This fall, California voters said 'Yes' to Proposition 30, raising taxes to fund education. The proposal promised to give money to schools, but is that where the money is actually going?
Kern county officials say 'yes.'
If Prop 30 didn't pass, the administration at Fairfax School District planned to cut staff, sports, and transportation. But, its approval eliminated the need for those cuts, not because the schools got new money, but because more funding would not be taken away.
"We won't see any layoffs. We won't see any cuts to programs," said Jennifer Dewey, teacher at Fairfax School District.
For the last five years, school district's like Fairfax have been cut.
"It's been very difficult. It's been extremely difficult," said Dewey.
The cuts came in the form of an IOU. The state would give less to schools now, but pay them back later.
"The way that the California legislature balanced the budgets over the last five years was on the backs of the education community," said Mary Barlow, Assistant Superintendent of Finance, Kern County Superintendent of Schools.
School districts are supposed to get about $6,800 a year per student. As of last year, the state only paid about 80 percent of that, or about $5,200 a year per student. To make matters worse, schools were getting those payments six to eight months late.

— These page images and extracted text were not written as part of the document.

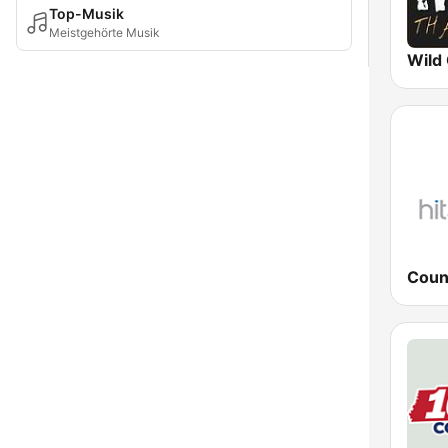
Top-Musik
Meistgehörte Musik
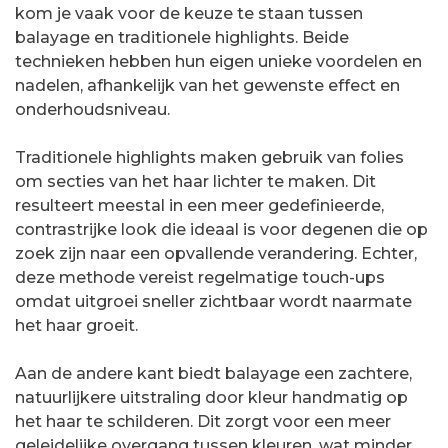
kom je vaak voor de keuze te staan tussen
balayage en traditionele highlights. Beide
technieken hebben hun eigen unieke voordelen en
nadelen, afhankelijk van het gewenste effect en
onderhoudsniveau.
Traditionele highlights maken gebruik van folies
om secties van het haar lichter te maken. Dit
resulteert meestal in een meer gedefinieerde,
contrastrijke look die ideaal is voor degenen die op
zoek zijn naar een opvallende verandering. Echter,
deze methode vereist regelmatige touch-ups
omdat uitgroei sneller zichtbaar wordt naarmate
het haar groeit.
Aan de andere kant biedt balayage een zachtere,
natuurlijkere uitstraling door kleur handmatig op
het haar te schilderen. Dit zorgt voor een meer
geleidelijke overgang tussen kleuren, wat minder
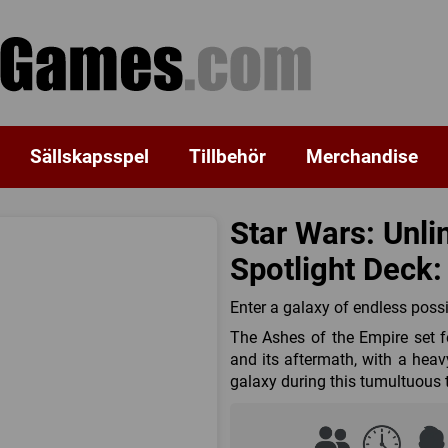
Sällskapsspel
Tillbehör
Merchandise
Star Wars: Unli
Spotlight Deck:
Enter a galaxy of endless possib
The Ashes of the Empire set f
and its aftermath, with a heav
galaxy during this tumultuous 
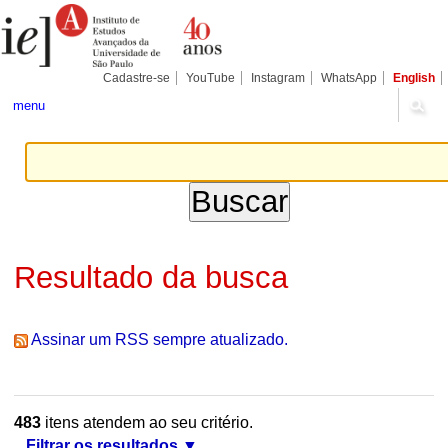
Ir
Ferramentas
Seções
para
Pessoais
o
conteúdo.
|
Cadastre-se
YouTube
Instagram
WhatsApp
English
Ir
para
menu
a
navegação
Resultado da busca
Assinar um RSS sempre atualizado.
483
itens atendem ao seu critério.
Filtrar os resultados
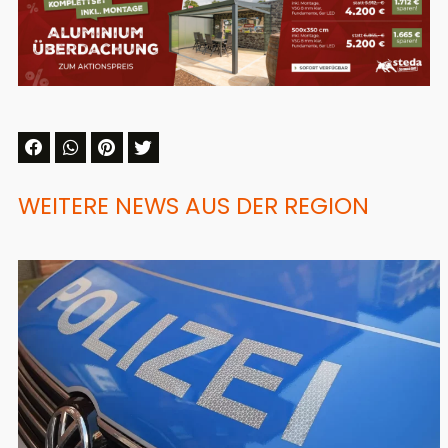
WEITERE NEWS AUS DER REGION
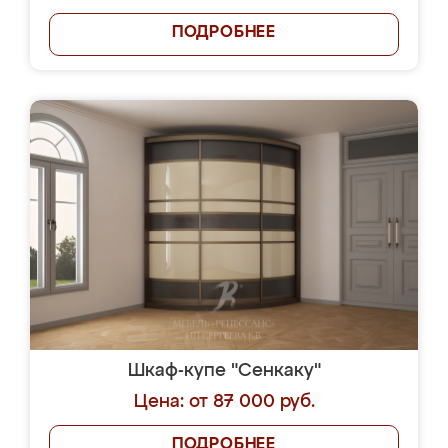
ПОДРОБНЕЕ
Шкаф-купе "Сенкаку"
Цена: от 87 000 руб.
ПОДРОБНЕЕ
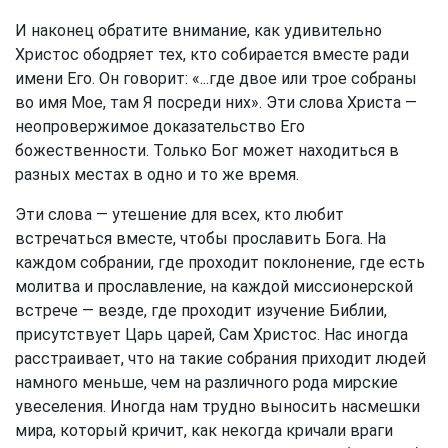
И наконец обратите внимание, как удивительно
Христос ободряет тех, кто собирается вместе ради
имени Его. Он говорит: «...где двое или трое собраны
во имя Мое, там Я посреди них». Эти слова Христа —
неопровержимое доказательство Его
божественности. Только Бог может находиться в
разных местах в одно и то же время.
Эти слова — утешение для всех, кто любит
встречаться вместе, чтобы прославить Бога. На
каждом собрании, где проходит поклонение, где есть
молитва и прославление, на каждой миссионерской
встрече — везде, где проходит изучение Библии,
присутствует Царь царей, Сам Христос. Нас иногда
расстраивает, что на такие собрания приходит людей
намного меньше, чем на различного рода мирские
увеселения. Иногда нам трудно выносить насмешки
мира, который кричит, как некогда кричали враги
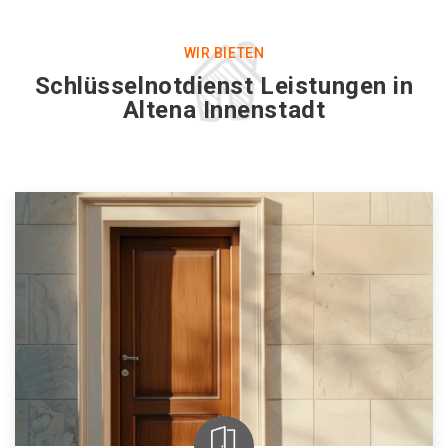
WIR BIETEN
Schlüsselnotdienst Leistungen in
Altena Innenstadt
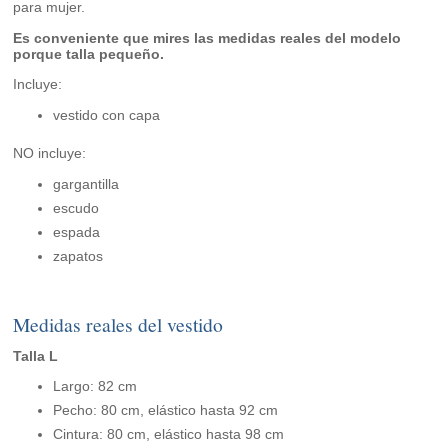
para mujer.
Es conveniente que mires las medidas reales del modelo
porque talla pequeño.
Incluye:
vestido con capa
NO incluye:
gargantilla
escudo
espada
zapatos
Medidas reales del vestido
Talla L
Largo: 82 cm
Pecho: 80 cm, elástico hasta 92 cm
Cintura: 80 cm, elástico hasta 98 cm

This past fall, the state threatened more - $450 less funding per student, meaning more cuts.
"It was just year after year of painful reductions and looking at students and saying you're not getting the education your siblings received," said Barlow.
Fairfax School District was going to cut 12 to 16 staff members, increasing class sizes from 24 to 30. They also planned to cut after school sports and transportation for kids who live within a mile of the schools.
But, Prop 30 changed all that. Schools aren't getting more money, but beginning in June, districts will start getting money they're owed.
"The day after the proposition passed, the potential plan for the budget was halted," said Dewey.
The process to pay back school districts could take seven years, but just the promise of the money is giving districts like Fairfax hope.
"We, as an educational community, can now move forward," said Dewey.
So far, Prop 30 is generating double the amount of tax revenue the state originally anticipated.
As of January 22nd, the Department of Finance said the state collected $8.4 billion in personal income tax revenues this month. That's up from $43.8 billion from January 2012.
Schools will start receiving the money they're owed June 28th.